Provided records:
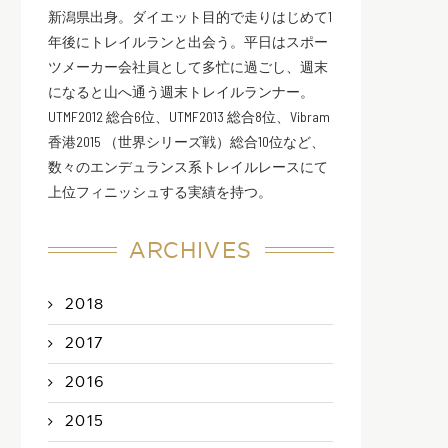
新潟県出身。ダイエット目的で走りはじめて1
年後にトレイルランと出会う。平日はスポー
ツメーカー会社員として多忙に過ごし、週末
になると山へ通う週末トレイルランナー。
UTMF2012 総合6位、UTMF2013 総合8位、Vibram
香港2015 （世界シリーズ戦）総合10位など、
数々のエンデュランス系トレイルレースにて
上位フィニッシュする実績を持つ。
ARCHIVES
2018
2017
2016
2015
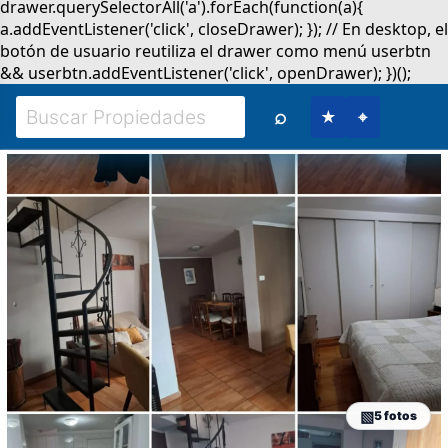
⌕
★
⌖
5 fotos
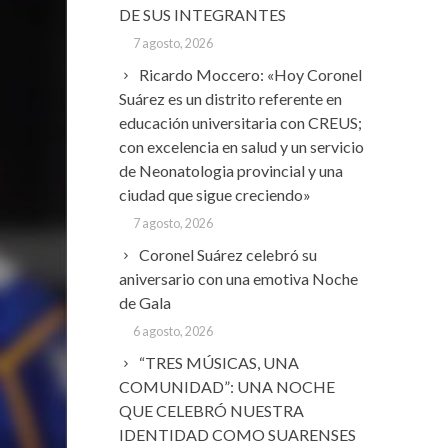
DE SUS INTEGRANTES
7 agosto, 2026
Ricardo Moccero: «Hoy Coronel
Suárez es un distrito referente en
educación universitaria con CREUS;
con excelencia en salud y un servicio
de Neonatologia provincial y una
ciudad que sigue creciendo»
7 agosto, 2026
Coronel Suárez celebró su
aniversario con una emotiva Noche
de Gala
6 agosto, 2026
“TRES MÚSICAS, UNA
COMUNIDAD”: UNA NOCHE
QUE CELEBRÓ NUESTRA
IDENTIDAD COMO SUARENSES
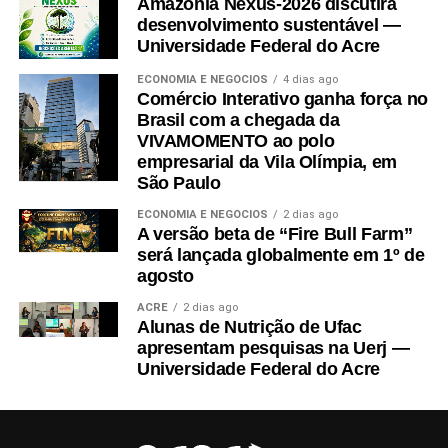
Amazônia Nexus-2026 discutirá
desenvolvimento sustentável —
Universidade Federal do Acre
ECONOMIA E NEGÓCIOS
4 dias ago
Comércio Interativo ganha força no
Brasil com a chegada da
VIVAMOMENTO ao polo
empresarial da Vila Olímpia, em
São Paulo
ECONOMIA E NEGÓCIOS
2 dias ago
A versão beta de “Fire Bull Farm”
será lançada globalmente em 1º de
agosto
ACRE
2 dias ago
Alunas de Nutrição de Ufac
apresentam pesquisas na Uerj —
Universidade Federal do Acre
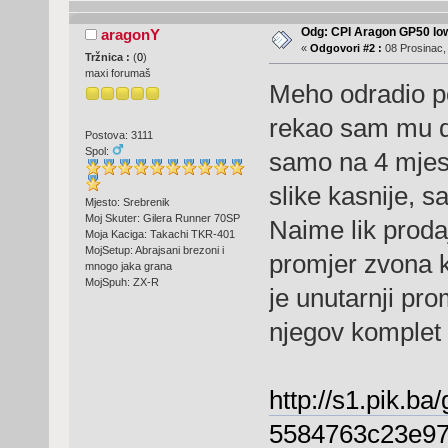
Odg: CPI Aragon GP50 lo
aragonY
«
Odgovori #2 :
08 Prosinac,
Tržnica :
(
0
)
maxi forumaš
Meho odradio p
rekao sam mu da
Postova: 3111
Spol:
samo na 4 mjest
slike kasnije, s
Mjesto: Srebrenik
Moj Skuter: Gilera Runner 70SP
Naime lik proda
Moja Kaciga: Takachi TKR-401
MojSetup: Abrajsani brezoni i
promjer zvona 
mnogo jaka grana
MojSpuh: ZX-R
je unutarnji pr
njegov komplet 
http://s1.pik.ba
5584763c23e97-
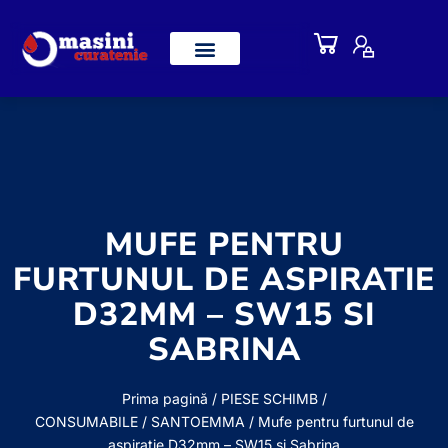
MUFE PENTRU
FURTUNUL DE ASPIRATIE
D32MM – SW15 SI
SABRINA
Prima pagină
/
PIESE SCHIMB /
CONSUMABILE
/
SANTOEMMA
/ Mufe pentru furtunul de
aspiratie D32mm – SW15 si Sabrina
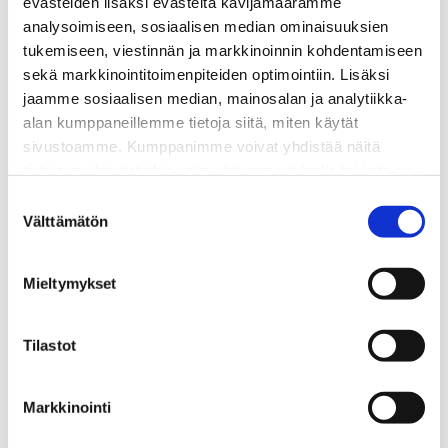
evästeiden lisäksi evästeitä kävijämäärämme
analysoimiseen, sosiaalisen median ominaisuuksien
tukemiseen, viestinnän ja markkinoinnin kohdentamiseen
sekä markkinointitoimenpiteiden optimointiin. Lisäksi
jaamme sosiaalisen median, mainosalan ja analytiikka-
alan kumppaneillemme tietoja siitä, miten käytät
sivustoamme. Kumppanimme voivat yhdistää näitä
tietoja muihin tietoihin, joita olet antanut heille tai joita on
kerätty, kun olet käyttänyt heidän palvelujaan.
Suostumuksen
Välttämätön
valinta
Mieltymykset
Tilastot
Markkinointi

What you should do: Copy word for word only the lines above from the one with "IDENTIDAD COMO SUARENSES" through the one with "A versão beta". Leave pictures out.

Response for this exercise:
IDENTIDAD COMO SUARENSES
Amazônia Nexus-2026 discutirá
desenvolvimento sustentável —
Universidade Federal do Acre
ECONOMIA E NEGÓCIOS
4 dias ago
Comércio Interativo ganha força no
Brasil com a chegada da
VIVAMOMENTO ao polo
empresarial da Vila Olímpia, em
São Paulo
ECONOMIA E NEGÓCIOS
2 dias ago
A versão beta de “Fire Bull Farm”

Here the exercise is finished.